Demasiado furioso para irme, que habría sido lo que hubiera debido hacer, empujé la puerta y entré. El carillón, que sonó de manera burlona, fue el heraldo de mi entrada y ella se volvió sonriente hacia mí. Si en ese momento no hubiera contado con una prueba irrefutable de sus intenciones vengativas, habría podido jurar que aquella sonrisa era sincera.

– ¡Monsieur Reynaud! -exclamó.

El ambiente, dentro de la tienda, era cálido y estaba impregnado de un intenso aroma de chocolate. Nada que ver con aquel polvo aguado de chocolate que yo tomaba de niño, que tiene una intensidad que se te introduce en la garganta, como esos granos perfumados de los puestos de café que hay en el mercado, con una cierta fragancia de amaretto y de tiramisú, un olor a cosa tostada que te entra en la boca y te la hace agua. Sobre el mostrador tiene un recipiente de plata con el mejunje ese, que es de donde sale ese vapor. Recordé entonces que esta mañana no había desayunado.

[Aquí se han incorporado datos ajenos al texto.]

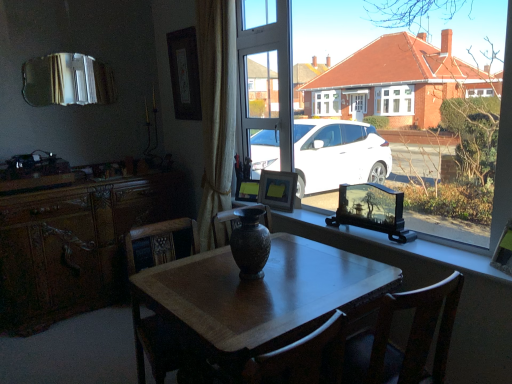
Question: Could you tell me if wooden picture frame at window, arranged as the 1th picture frame when ordered from the bottom, is facing matte brown vase at center?

Choices:
 (A) no
 (B) yes

Answer: (B)

Question: From the image's perspective, is wooden picture frame at window, the fourth picture frame from the top, beneath matte brown vase at center?

Choices:
 (A) yes
 (B) no

Answer: (B)

Question: Are wooden picture frame at window, marked as the fourth picture frame in a back-to-front arrangement, and matte brown vase at center beside each other?

Choices:
 (A) yes
 (B) no

Answer: (B)

Question: Can you confirm if wooden picture frame at window, marked as the fourth picture frame in a back-to-front arrangement, is positioned to the left of matte brown vase at center?

Choices:
 (A) yes
 (B) no

Answer: (B)

Question: Considering the relative sizes of wooden picture frame at window, the 4th picture frame when ordered from left to right, and matte brown vase at center in the image provided, is wooden picture frame at window, the 4th picture frame when ordered from left to right, thinner than matte brown vase at center?

Choices:
 (A) yes
 (B) no

Answer: (A)

Question: Considering the positions of matte black vase at center and wooden chair at center in the image, is matte black vase at center wider or thinner than wooden chair at center?

Choices:
 (A) thin
 (B) wide

Answer: (A)

Question: Is matte black vase at center in front of or behind wooden chair at center in the image?

Choices:
 (A) front
 (B) behind

Answer: (A)

Question: Choose the correct answer: Is matte black vase at center inside wooden chair at center or outside it?

Choices:
 (A) inside
 (B) outside

Answer: (B)

Question: In terms of height, does matte black vase at center look taller or shorter compared to wooden chair at center?

Choices:
 (A) short
 (B) tall

Answer: (B)

Question: From the image's perspective, is matte black vase at center positioned above or below wooden picture frame at window, marked as the fourth picture frame in a back-to-front arrangement?

Choices:
 (A) above
 (B) below

Answer: (A)

Question: Is matte black vase at center wider or thinner than wooden picture frame at window, arranged as the 1th picture frame when ordered from the bottom?

Choices:
 (A) thin
 (B) wide

Answer: (B)

Question: Would you say matte black vase at center is to the left or to the right of wooden picture frame at window, the 4th picture frame when ordered from left to right, in the picture?

Choices:
 (A) right
 (B) left

Answer: (B)

Question: Is point (x=467, y=104) positioned closer to the camera than point (x=506, y=258)?

Choices:
 (A) closer
 (B) farther

Answer: (B)

Question: From a real-world perspective, relative to matte black picture frame at center, marked as the 3th picture frame in a front-to-back arrangement, is silver reflective mirror at upper left vertically above or below?

Choices:
 (A) above
 (B) below

Answer: (A)

Question: Is silver reflective mirror at upper left wider or thinner than matte black picture frame at center, the second picture frame viewed from the back?

Choices:
 (A) wide
 (B) thin

Answer: (B)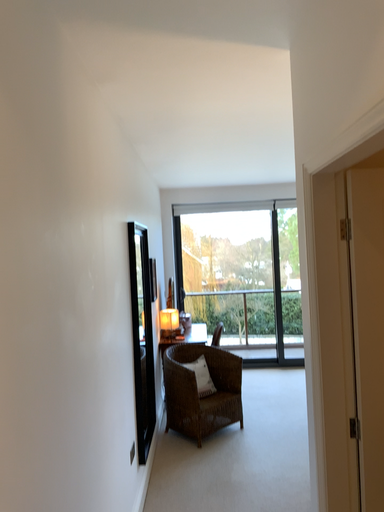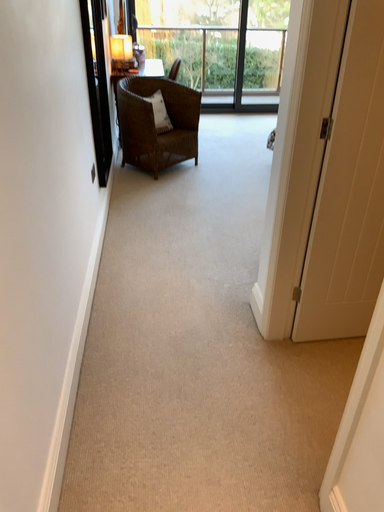
Question: Which way did the camera rotate in the video?

Choices:
 (A) rotated upward
 (B) rotated downward

Answer: (B)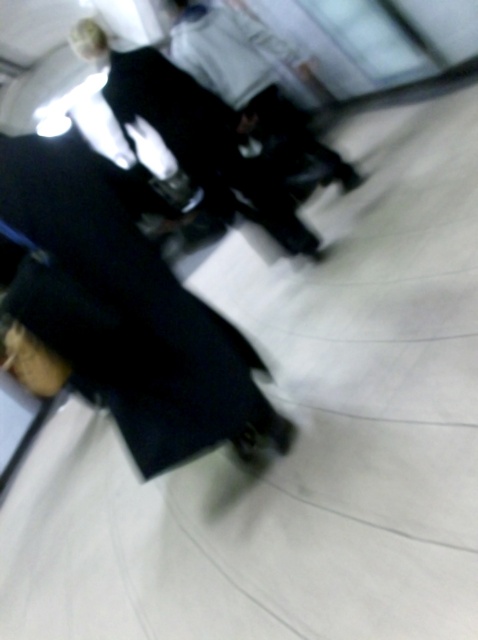
I want to click on black leather jacket at upper center, so click(x=195, y=132).

Who is positioned more to the left, black leather jacket at upper center or dark fabric jacket at center?

black leather jacket at upper center

Identify the location of black leather jacket at upper center. Image resolution: width=478 pixels, height=640 pixels. (195, 132).

Can you confirm if black fabric business suit at lower left is positioned to the left of black leather jacket at upper center?

Correct, you'll find black fabric business suit at lower left to the left of black leather jacket at upper center.

Is point (155, 454) closer to camera compared to point (227, 195)?

Yes, point (155, 454) is closer to viewer.

Measure the distance between point (x=100, y=252) and camera.

Point (x=100, y=252) and camera are 5.33 feet apart.

Where is `black fabric business suit at lower left`? black fabric business suit at lower left is located at coordinates (122, 307).

Between black fabric business suit at lower left and dark fabric jacket at center, which one is positioned higher?

dark fabric jacket at center is above.

This screenshot has width=478, height=640. I want to click on black fabric business suit at lower left, so 122,307.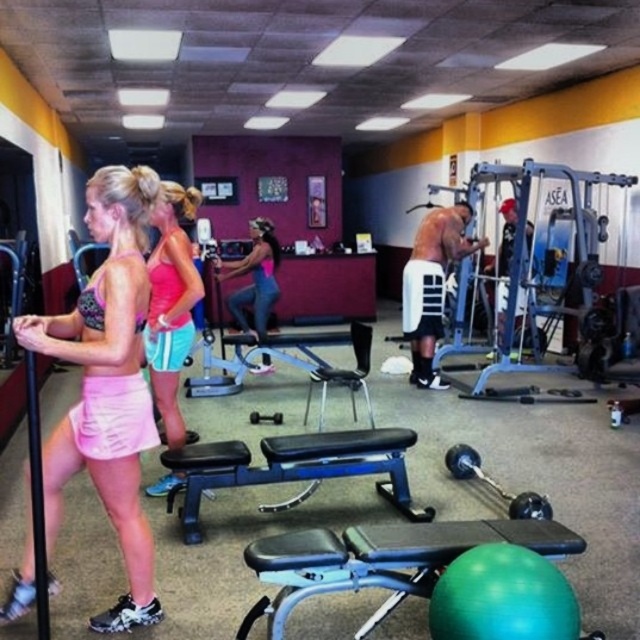
Can you confirm if black leather bench at center is positioned above black rubber dumbbell at center?

Yes, black leather bench at center is above black rubber dumbbell at center.

Who is shorter, black leather bench at center or black rubber dumbbell at center?

black rubber dumbbell at center is shorter.

Is point (296, 465) farther from camera compared to point (458, 472)?

No.

This screenshot has height=640, width=640. In order to click on black leather bench at center in this screenshot , I will do `click(292, 467)`.

Between pink fabric shorts at left and pink fabric shorts at center, which one is positioned higher?

pink fabric shorts at center

Does pink fabric shorts at left have a greater width compared to pink fabric shorts at center?

Yes, pink fabric shorts at left is wider than pink fabric shorts at center.

The width and height of the screenshot is (640, 640). What do you see at coordinates (106, 385) in the screenshot?
I see `pink fabric shorts at left` at bounding box center [106, 385].

Find the location of a particular element. pink fabric shorts at left is located at coordinates (106, 385).

Between green rubber exercise ball at center and shiny white padded arm guard at center, which one has more height?

shiny white padded arm guard at center is taller.

Looking at this image, between green rubber exercise ball at center and shiny white padded arm guard at center, which one appears on the right side from the viewer's perspective?

From the viewer's perspective, shiny white padded arm guard at center appears more on the right side.

Is point (408, 525) positioned after point (435, 298)?

No, (408, 525) is in front of (435, 298).

Find the location of a particular element. The height and width of the screenshot is (640, 640). green rubber exercise ball at center is located at coordinates (381, 561).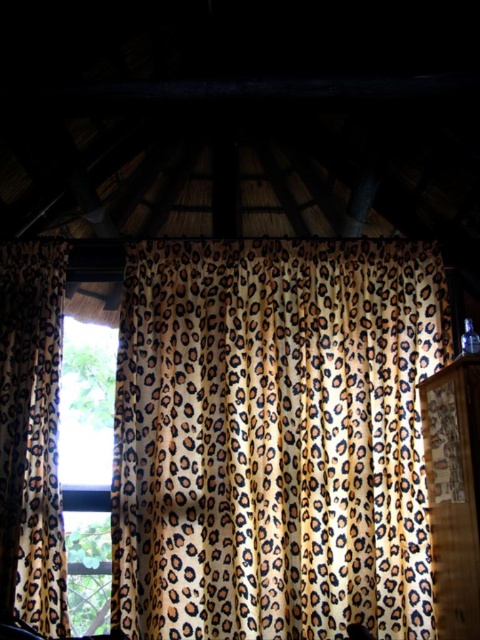
Who is positioned more to the left, leopard print fabric curtain at left or transparent glass window at left?

leopard print fabric curtain at left is more to the left.

Does leopard print fabric curtain at left appear under transparent glass window at left?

– Mademoiselle… -le dije con voz que procuré que sonase autoritaria. La indignación me atenazaba la garganta y, en lugar de las palabras estentóreas que esperaba pronunciar, me salió poco más que un graznido, delator de la furia que me embargaba, como el grito de una rana educada-. Mademoiselle Rocher -me miró con aire interrogativo-, he visto el letrero.

– ¿Ah, sí? Gracias -me dijo-. ¿Quiere tomar algo con nosotros?

– ¡No!

Y como queriendo engatusarme, continuó:

– Mi chococcino es delicioso, si es que tiene la garganta delicada -añadió.

– ¡No tengo la garganta delicada!

– ¿Ah, no? -se expresaba con falsa solicitud-. Me había parecido que estaba algo ronco. ¿Un grand crème, entonces? ¿O un mocha?

Haciendo un gran esfuerzo, recuperé la compostura.

– No quiero que se moleste, gracias.

A su lado el pelirrojo soltó una risa por lo bajo y farfulló unas palabras en su repugnante patois. Me he fijado que tenía las manos manchadas de pintura, restos de color claro introducidos en las grietas de las palmas y nudillos. ¿Estará trabajando?, me he preguntado con desazón. Y de ser así, ¿para quién? Si esto fuera Marsella, la policía no tardaría en detenerlo por trabajar ilegalmente. Un registro de su embarcación aportaría las pruebas suficientes -drogas, objetos robados, pornografía, armas- para encerrarlo para siempre. Pero esto es Lansquenet y aquí, como no se trate de un acto de violencia grave, no hay forma de movilizar a la policía.